To emphasize his point, the president traveled to Mississippi with Sen. Lindsey Graham, R-S.C., who in recent months has morphed from Trump’s sometimes-adversary into a presidential attack dog who emotionally sparred with Democrats during the bitter nomination process.

“We’re going to start over in 2019,” Graham told the crowd in Tupelo, “and if you like Kavanaugh, there’s more coming.”

Beyond reminding the crowd about battles back in Washington, Trump briefly sharpened his focus on Hyde-Smith’s “far left” opponent, Espy, who was also secretary of agriculture under President Bill Clinton.

“How does he fit in with Mississippi?” Trump asked about Espy. “How does he fit in?”

For his part, Espy made only a passing reference to Trump’s trip in a speech Monday night at an event that toggled between soaring gospel music and get-out-the-vote messages.

“There are some who chose to go to a rally somewhere else tonight,” Espy said at a church in Jackson. “I’d rather be at this kind of rally because we’re here seeking inspiration.”

As he has done frequently in the past, the president sought to tie Espy to favorite adversaries in Washington — among them, Sen. Chuck Schumer of New York and Rep. Nancy Pelosi of California, the Democratic leaders, and Rep. Maxine Waters of California.

“You have deep-state bad people,” Trump warned in Biloxi. “You have a lot of phony stuff going on.”

Trump’s fervent endorsement of Hyde-Smith has also evoked comparisons to last year’s Senate special election in Alabama.
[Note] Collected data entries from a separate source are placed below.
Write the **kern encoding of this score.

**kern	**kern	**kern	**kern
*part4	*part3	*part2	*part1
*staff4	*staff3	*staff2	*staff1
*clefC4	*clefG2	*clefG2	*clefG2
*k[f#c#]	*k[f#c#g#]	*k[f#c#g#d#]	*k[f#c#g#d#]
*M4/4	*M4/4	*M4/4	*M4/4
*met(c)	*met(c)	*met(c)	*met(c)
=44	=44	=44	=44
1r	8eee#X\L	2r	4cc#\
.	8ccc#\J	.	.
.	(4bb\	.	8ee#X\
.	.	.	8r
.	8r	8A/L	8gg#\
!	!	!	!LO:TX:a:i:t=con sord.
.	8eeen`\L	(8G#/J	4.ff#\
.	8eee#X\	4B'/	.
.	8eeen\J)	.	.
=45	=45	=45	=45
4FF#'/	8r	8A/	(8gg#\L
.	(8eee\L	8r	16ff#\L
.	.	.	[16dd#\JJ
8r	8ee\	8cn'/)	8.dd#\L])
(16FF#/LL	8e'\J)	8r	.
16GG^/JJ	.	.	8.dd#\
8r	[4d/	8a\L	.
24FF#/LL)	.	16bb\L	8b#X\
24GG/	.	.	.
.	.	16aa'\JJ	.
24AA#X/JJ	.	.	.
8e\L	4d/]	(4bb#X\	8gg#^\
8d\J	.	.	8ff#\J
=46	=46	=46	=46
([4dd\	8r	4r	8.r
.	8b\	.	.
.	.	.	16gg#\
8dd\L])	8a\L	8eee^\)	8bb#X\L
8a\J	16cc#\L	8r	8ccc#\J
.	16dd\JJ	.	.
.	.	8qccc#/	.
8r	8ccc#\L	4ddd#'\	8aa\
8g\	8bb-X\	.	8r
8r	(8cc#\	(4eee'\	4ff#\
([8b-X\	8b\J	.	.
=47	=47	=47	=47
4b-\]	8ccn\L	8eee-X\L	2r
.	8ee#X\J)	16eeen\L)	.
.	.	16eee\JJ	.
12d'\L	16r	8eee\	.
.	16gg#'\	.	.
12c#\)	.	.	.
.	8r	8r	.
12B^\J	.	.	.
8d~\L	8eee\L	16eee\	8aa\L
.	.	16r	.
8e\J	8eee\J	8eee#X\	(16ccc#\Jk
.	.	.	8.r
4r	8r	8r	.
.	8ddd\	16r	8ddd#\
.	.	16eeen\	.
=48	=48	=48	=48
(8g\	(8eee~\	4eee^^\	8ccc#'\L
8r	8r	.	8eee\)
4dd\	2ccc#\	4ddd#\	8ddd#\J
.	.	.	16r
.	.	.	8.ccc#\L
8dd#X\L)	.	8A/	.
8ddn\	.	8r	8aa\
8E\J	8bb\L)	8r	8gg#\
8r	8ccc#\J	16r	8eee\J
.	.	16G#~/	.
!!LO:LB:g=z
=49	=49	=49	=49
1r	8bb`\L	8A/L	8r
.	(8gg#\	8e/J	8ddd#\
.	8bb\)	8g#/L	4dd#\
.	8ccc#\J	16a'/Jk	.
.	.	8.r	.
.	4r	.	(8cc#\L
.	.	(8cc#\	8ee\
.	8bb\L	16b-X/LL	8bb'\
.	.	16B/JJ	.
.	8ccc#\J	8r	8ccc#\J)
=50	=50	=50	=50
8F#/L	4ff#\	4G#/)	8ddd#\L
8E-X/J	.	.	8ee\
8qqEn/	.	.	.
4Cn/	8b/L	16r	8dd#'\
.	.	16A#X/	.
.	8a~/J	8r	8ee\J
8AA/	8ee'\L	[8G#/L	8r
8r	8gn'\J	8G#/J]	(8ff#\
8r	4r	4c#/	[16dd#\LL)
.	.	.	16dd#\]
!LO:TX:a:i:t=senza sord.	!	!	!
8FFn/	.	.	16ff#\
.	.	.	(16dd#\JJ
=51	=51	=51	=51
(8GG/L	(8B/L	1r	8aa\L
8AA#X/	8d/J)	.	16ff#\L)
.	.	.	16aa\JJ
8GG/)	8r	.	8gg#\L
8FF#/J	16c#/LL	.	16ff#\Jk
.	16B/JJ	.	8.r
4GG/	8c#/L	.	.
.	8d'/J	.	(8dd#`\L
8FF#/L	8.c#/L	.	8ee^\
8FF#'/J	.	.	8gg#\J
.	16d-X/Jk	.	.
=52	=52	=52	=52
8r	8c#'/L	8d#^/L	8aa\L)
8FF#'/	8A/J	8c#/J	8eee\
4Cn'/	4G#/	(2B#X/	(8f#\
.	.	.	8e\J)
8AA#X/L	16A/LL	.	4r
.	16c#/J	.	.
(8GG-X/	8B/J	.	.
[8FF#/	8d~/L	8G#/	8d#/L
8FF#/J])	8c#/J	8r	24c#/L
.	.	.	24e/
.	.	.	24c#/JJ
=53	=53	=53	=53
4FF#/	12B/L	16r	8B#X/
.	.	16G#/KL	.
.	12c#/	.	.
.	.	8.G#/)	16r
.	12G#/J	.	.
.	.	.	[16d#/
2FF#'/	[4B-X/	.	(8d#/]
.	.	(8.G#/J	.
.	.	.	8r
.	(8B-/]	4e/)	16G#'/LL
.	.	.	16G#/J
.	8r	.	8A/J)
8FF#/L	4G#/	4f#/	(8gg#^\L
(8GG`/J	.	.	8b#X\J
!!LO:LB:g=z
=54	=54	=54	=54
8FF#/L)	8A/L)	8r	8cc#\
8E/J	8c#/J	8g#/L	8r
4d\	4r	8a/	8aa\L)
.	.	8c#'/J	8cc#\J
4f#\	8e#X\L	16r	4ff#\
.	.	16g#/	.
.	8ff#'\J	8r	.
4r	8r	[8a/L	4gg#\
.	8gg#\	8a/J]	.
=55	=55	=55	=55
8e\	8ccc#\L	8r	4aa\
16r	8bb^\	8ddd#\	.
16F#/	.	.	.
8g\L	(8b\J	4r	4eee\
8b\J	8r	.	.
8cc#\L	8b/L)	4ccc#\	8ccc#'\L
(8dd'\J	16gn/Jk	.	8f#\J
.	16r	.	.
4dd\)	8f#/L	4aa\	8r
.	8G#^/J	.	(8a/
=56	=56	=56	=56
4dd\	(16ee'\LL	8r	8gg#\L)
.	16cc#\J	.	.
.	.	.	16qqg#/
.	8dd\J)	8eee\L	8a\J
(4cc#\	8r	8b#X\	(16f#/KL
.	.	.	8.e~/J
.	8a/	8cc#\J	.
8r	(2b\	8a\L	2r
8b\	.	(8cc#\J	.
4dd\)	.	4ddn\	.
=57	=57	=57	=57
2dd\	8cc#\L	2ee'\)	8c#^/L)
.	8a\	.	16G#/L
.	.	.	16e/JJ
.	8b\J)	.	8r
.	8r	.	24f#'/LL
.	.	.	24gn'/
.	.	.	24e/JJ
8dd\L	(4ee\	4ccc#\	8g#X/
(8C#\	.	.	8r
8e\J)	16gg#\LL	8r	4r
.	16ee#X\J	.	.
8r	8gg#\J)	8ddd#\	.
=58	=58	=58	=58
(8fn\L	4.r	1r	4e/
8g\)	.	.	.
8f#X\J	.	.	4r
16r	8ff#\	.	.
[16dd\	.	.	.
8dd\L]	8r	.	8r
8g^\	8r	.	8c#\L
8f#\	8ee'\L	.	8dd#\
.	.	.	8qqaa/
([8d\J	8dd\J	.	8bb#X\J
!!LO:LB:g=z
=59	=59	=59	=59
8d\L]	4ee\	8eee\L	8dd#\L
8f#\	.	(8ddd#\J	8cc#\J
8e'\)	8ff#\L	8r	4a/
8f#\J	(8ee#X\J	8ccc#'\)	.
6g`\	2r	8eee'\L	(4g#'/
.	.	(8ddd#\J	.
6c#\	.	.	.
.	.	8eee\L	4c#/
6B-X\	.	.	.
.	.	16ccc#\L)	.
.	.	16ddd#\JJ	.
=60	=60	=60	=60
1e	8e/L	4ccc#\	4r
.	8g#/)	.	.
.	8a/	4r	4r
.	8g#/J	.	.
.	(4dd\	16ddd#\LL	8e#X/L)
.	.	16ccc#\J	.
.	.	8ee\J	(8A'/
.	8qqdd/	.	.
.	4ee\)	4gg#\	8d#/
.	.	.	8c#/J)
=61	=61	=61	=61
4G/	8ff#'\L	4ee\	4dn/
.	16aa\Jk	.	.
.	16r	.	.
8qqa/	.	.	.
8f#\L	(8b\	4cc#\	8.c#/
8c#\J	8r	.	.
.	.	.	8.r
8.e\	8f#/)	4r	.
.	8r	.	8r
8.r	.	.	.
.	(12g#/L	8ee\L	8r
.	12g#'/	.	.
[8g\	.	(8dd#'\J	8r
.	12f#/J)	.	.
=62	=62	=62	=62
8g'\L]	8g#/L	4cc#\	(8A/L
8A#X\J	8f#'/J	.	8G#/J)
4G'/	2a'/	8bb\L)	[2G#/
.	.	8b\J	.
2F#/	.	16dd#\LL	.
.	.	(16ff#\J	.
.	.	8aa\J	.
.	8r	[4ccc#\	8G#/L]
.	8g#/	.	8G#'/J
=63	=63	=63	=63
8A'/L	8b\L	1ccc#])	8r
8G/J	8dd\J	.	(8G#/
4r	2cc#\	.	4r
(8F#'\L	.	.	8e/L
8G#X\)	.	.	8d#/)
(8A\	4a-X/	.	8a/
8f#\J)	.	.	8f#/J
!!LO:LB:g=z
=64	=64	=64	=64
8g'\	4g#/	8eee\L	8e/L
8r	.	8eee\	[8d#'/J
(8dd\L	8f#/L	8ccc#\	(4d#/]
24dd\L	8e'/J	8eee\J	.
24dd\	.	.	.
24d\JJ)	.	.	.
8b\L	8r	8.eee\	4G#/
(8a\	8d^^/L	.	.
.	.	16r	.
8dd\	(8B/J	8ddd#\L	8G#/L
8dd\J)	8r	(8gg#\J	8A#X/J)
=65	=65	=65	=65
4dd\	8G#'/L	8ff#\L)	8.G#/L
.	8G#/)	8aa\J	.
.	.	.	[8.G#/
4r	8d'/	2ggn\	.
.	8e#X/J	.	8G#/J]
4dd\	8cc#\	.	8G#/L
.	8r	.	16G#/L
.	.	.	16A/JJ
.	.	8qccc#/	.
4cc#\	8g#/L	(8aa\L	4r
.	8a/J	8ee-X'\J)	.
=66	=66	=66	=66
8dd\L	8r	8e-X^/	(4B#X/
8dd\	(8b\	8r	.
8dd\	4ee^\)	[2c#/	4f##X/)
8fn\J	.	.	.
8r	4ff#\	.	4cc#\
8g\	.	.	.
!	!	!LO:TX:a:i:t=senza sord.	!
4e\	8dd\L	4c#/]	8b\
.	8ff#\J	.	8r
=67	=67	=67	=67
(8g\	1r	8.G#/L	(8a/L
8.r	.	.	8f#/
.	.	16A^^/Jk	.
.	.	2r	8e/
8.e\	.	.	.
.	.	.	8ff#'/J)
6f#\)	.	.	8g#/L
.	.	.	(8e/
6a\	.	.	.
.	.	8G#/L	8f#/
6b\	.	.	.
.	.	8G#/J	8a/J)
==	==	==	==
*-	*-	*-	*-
There, Trump unsuccessfully backed Roy S. Moore, who faced accusations of sexual misconduct and lost to the Democrat Doug Jones.

But Trump’s decision to support Hyde-Smith, a newcomer to national politics who was appointed this year to her Senate seat by Mississippi’s governor, is perhaps a surer bet than his effort to fortify Moore, among the most controversial Alabama politicians since the segregationist George C. Wallace was governor.

Still, the nooses and signs at the Capitol were a chilling reminder of how contentious the Mississippi race has become. No one immediately claimed responsibility for the nooses or the signs, and Gov. Phil Bryant said that he had asked the FBI to assist with the state’s inquiry.

The nooses were a particularly searing display in a state that had 654 African-American lynching victims from 1877 to 1950, according to research published by the Equal Justice Initiative. And two of the placards appeared to refer to the election: “We want leaders who give honest apologies and can be humble enough to admit when they’re wrong!!!!!” one said. And another: “On Tuesday November 27th thousands of Mississippians will vote for a senator. We need someone who respects lives of lynch victims.”

Republicans noted that Hyde-Smith had enlisted Mr. Trump’s help long before controversy swelled around her candidacy.

“He’s seen as a positive influence by most Mississippians, certainly people who would be inclined to vote for Cindy Hyde-Smith,” said State Rep. Greg Snowden, the second-ranking Republican in the Mississippi House of Representatives.

A Democratic colleague agreed.

“He is going to have some effect because the people who are Trump supporters are so mesmerized by him, they overlook all of his warts,” said State Rep. D. Stephen Holland of Tupelo, who owns a funeral home near the airport that hosted one of Trump’s rallies. “The real question is whether he’ll get their spirits fired up, and will they actually go to the polls?”